Böyle bir değerlendirmeden kendi kendime vereceğim “yaşam notu” ya da “gerçekçilik notu”
hiç de yüksek değil. Belki sizlerin de, en azından bir bölümünüzün düşüneceği gibi...
Yaşam felsefesinden yeniden Çevremizin durumuna dönersek, bütün bu olup bitenlerden
çıkacak en önemli ve “anlamlı” sonuç benim açımdan şu oldu. Bundan böyle Çevrenin
etkinliklerini, bugüne dek olduğu gibi, (düzeyleri ne olursa olsun) bir bakıma “gelişigüzel”, bir
konudan ötekine atlayarak değil, her yıl belli bir tarihte ve belli bir yerde (olasılıkla
Ankara’da) gelenekselleştirmek; tüm dünyada üniversite bölümlerinin, bilimsel derneklerin vb.
akademik çevrelerin genelde yaptıkları gibi.

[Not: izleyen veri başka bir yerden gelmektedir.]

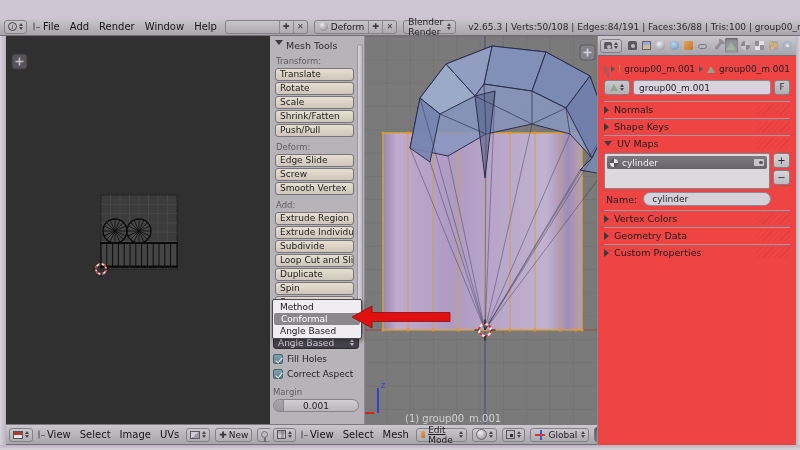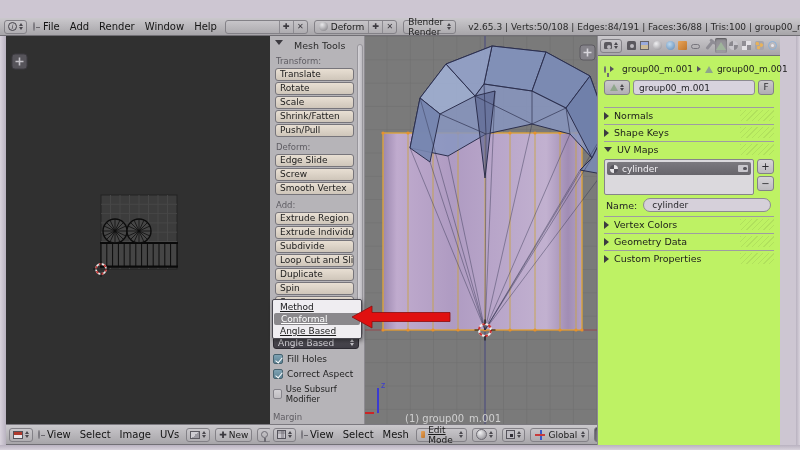"Mesh Tools" .shelf-title { gap: 11px -> 3px }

Bu konuda öteki üç arkadaşımla anlaşacağımızı
düşünüyorum.
Bu arada, ülkemizin en önde gelen felsefecilerinden, Çevremiz için çok önemli olan Hans
Reichenbach’ın Bilimsel Felsefenin Doğuşu’nu Türkçeye kazandıran, ODTÜ emekli öğretim
üyesi Hocamız Cemal Yıldırım için Çevre tarafından hazırlanan bir Armağan Kitabı bitirilmek
üzeredir. Daha sonra da, Çevremizi tanıtan küçük kitabın (2) gözden geçirilip
güncelleştirilerek genişletilmesi ve toplantı sunuş metinleri arasında bize gönderilenlerle
birlikte basılması gündeme gelecektir. (Aranızda, belki bu çalışmada bize katkıda bulunmak
isteyenleriniz olabilir. Ne dersiniz? Böyle bir katkı söz konusu olabilir mi gerçekten?)

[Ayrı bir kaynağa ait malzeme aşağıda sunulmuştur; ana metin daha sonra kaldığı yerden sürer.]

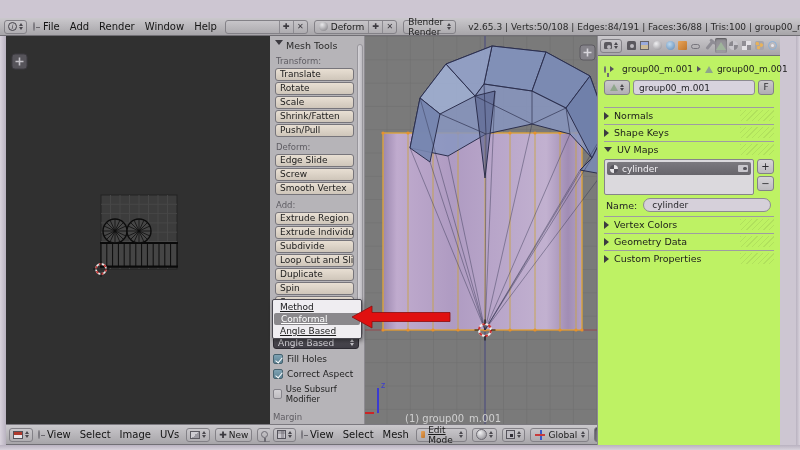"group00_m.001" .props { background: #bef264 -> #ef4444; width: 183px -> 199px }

Gördüğünüz gibi, Çevre olarak varlığımız sürüyor. Son yılların, neredeyse inanılması güç
olumsuz toplumsal-siyasal gelişmelerini de düşünürsek, ola ki bunu bile bir başarı olarak
görebiliriz. Yine de, bir bakıma belki özellikle bu durumdan dolayı, kendi adıma sizlerden
yeniden özür diliyorum.
Boş zamanlarınızda bizi unutmayın. Güzel bir yıl dileklerimle...
(1) “Bilim ve Bilimsel Felsefe Derneğini nasıl kuramadığımızın kısa öyküsü”, Üniversite ve
Toplum internet dergisi, 1 (2), Eylül 2001, http://www.universite-toplum.org/text.php3?id=21
“Bilim ve Bilimsel Felsefe Derneği nasıl kurulamadı?”, Bilim ve Ütopya, Sa. 87: 3-6, (Eylül)
2001.
(2) Bilim ve Bilimsel Felsefe Çevresi -- Ortaya çıkışı, amacı, etkinlikleri, tasarıları; yayına
hazırlayanlar: Y. Örs, K. Arapkirlioğlu, N. Büken, H. Çelebi, S. Şahinoğlu, Siyasal Kitabevi,
Ankara, 2004 (Satışa çıkarılmamıştır).